Энергично работая локтями, Гейдрих спустился с холма и начал карабкаться по склону следующего, когда почувствовал вонь паленой шкуры и мяса. Подняв голову, Гейдрих в десяти шагах впереди увидел какой-то черный холмик или валун - что это, было не разглядеть, но Гейдриху было до тошноты противно: он еще не понял, что это за холмик, но отреагировал безошибочно и взял правее, обогнув обуглившийся труп. Оптимизм куда-то испарился, сменившись гаденьким неприятным беспокойством. Гейдрих пополз быстрее.
Явно собирался дождь. Когда Гейдрих почти достиг вершины, рядом шлепнулась тяжелая капля. И тут же он почувствовал, как дрогнула, еще и еще, земля, услышал, как подряд ударил в землю молот-исполин, затравленно завертел головой - влево-вправо… вдруг понял, и медленно обреченно поднимая голову, почувствовал горячий смердящий выдох - над вершиной холма, скрывающей серое, огромное, толстокожее тело, громоздилась голова ящера, два пустых, грязно-желтых глаза уставились на него вертикальными разрезами зрачков, в приоткрытой пасти меж двумя рядами желтых неровных зубьев молнией метнулся раздвоенный язык.
Протяжно застонав от отчаяния, Гейдрих дернулся влево, толкаясь локтями и уцелевшей ногой, рванулся в сторону от дороги и вниз, наискось по склону, поднялся на четвереньки, но в три шага ящер настиг его, и Гейдрих скорее услышал, чем почувствовал, как с хряском раздавливаются его кости под каменной подошвой дракона.

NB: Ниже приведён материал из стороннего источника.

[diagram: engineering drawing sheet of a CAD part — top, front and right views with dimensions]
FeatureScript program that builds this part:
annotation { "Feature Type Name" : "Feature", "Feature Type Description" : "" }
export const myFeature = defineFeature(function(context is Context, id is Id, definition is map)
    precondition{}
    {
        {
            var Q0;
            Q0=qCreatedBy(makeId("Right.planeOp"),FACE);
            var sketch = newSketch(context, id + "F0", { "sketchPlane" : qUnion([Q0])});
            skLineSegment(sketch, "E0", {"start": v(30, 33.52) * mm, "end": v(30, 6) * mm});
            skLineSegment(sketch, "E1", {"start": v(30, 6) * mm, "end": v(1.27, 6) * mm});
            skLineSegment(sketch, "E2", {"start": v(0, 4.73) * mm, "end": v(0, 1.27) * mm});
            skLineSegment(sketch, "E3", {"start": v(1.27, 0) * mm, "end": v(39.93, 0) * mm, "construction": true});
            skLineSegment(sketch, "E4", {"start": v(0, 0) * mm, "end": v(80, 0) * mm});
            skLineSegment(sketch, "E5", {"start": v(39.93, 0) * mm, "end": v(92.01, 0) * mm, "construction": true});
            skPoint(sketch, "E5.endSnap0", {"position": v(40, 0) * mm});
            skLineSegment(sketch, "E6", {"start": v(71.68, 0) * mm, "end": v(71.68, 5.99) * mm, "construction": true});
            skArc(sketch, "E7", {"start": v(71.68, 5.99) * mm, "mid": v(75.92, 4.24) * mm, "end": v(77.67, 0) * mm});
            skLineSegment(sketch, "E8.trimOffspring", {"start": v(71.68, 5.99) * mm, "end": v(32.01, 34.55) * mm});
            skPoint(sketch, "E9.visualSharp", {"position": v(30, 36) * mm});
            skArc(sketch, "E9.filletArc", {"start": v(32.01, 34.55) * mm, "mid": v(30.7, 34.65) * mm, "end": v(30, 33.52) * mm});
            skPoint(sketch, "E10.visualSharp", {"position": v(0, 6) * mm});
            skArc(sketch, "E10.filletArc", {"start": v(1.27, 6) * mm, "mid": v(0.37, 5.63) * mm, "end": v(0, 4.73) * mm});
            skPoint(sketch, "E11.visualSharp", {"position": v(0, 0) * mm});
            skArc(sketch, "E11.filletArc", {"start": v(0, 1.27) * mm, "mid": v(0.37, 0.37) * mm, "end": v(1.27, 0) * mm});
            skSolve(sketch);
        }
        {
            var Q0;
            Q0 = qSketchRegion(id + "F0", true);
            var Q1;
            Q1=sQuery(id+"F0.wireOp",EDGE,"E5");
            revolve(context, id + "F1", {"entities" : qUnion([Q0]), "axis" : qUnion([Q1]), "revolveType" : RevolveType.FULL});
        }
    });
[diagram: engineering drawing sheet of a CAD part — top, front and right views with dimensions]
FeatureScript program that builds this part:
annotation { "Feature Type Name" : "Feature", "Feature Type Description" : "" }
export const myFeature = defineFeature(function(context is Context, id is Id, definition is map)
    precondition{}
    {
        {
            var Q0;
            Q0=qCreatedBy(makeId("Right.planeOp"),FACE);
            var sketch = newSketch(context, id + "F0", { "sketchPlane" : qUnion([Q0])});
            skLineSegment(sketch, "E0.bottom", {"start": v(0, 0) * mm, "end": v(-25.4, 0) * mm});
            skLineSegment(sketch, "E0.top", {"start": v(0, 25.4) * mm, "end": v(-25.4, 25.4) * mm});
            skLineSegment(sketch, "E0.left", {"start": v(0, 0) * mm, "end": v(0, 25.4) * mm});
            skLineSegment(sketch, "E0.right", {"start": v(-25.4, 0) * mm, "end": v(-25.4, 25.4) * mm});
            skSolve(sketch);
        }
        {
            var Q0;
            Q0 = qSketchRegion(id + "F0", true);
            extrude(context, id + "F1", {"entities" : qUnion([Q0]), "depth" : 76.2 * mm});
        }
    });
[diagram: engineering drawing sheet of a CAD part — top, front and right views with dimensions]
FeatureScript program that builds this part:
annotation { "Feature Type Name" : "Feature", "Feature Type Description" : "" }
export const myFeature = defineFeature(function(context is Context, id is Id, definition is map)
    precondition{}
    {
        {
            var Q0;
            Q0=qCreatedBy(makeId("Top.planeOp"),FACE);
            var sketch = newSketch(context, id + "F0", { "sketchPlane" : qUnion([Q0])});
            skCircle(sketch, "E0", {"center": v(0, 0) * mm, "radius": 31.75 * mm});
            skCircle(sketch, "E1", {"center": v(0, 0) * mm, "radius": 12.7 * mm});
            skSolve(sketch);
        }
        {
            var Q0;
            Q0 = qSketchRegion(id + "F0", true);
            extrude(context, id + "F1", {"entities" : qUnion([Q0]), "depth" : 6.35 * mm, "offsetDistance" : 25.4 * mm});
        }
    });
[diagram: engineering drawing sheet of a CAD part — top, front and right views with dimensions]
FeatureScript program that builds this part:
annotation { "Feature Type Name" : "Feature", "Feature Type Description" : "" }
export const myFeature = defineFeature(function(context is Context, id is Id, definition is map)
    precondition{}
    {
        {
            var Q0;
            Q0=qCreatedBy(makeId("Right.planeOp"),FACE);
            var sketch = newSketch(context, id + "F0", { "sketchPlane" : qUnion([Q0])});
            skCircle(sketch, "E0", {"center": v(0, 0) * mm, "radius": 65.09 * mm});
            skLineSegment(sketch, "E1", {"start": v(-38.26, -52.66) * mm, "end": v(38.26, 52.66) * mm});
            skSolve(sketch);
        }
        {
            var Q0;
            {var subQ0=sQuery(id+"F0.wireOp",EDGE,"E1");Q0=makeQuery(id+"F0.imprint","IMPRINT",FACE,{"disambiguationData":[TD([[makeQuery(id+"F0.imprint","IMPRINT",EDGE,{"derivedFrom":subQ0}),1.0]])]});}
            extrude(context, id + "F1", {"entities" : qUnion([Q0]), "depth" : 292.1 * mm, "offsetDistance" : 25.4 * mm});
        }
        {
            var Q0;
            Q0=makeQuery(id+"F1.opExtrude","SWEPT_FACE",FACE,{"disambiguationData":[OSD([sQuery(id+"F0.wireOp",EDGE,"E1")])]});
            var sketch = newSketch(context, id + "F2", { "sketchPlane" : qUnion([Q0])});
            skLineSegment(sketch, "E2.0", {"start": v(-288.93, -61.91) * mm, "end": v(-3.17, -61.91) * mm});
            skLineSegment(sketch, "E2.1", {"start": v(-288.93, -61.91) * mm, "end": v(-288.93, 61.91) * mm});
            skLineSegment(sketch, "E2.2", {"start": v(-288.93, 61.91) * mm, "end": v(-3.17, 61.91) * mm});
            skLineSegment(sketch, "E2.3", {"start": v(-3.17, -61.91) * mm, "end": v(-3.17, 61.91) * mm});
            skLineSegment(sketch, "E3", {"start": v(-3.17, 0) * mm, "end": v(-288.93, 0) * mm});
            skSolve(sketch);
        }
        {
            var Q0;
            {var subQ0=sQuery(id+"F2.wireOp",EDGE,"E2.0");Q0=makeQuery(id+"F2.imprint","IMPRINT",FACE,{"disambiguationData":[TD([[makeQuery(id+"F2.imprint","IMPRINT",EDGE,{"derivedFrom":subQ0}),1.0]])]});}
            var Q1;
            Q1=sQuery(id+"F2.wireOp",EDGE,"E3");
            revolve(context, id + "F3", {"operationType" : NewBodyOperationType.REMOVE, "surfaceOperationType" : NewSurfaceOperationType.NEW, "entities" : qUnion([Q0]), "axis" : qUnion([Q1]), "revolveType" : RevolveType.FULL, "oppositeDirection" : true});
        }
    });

К рассвету Пип окоченел настолько, что с трудом смог выбраться из своего ручья. Его била такая сильная дрожь, а временами судорога сводила тело, что некоторое время Пип не мог передвигаться. Но когда розовое солнце показалось над горизонтом, он, все еще дрожа, уже быстро полз на четвереньках - назад, к городу, но не приближаясь к дороге. Он постоянно спотыкался и падал, - и пока полз, вздрагивая, на четвереньках, и потом, когда, согревшись, поднялся на непослушные, шалые ноги и побрел-побежал, время от времени затравленно озираясь. Он весь ободрался, разбил в кровь лицо, когда упал, извозился в грязи и сухой пыли - дождь ночью так и не пошел, - пыль, смешиваясь с кровью, покрыла все тело его бурой коростой.
Иногда он останавливался и, обернувшись, упав на колени, простирал худые грязные и окровавленные руки к горам, от которых в ужасе бежал, и горестно стонал, не то моля о чем, не то скорбя, закрывал разбитое лицо руками и, раскачиваясь из стороны в сторону, выл в смертельной тоске.
Так, спотыкаясь и падая, затравленно озираясь, стеная и заламывая руки, шарахаясь от усталости из стороны в сторону, совершенно изможденный, к вечеру он добрался до предместий города Кремме.
Бургомистр, когда узнал, покряхтел и сокрушенно покачал головой, осуждающе глядя на куриную ножку, которую сжимал в это время в правой руке. А отужинав, решил пока что пустить собранные на вознаграждение деньги в оборот.
Шмерцы внесли в церковную казну немножко денег на помин души, и через два дня отправили отряд на поиски тела: во главе десятка мрачных, кое-как вооруженных провинившихся кто - чем конюхов и егерей ехал полный решимости использовать свой шанс паренек в латаной короткой кольчуге и с мечом на боку - тоже Шмерц, но стоящий в очереди на наследство под таким номером, до которого умел считать только составлявший этот список святой отец.
Пип окончательно свихнулся, но был снова допущен к своим овцам и, кажется, был вполне счастлив. Только когда ему показывали свежие потроха, он в ужасе кричал, хватался за голову и, забившись в самый укромный угол своей овчарни, трясся и подвывал там, чем немало забавлял шмерцевых егерей.
Предложение города Кремме, обращенное ко всем владельцам длинных мечей и защитникам веры, оставалось в силе, но, как и предполагал бургомистр, охотников воевать дракона в ближайшие два месяца не сыскалось.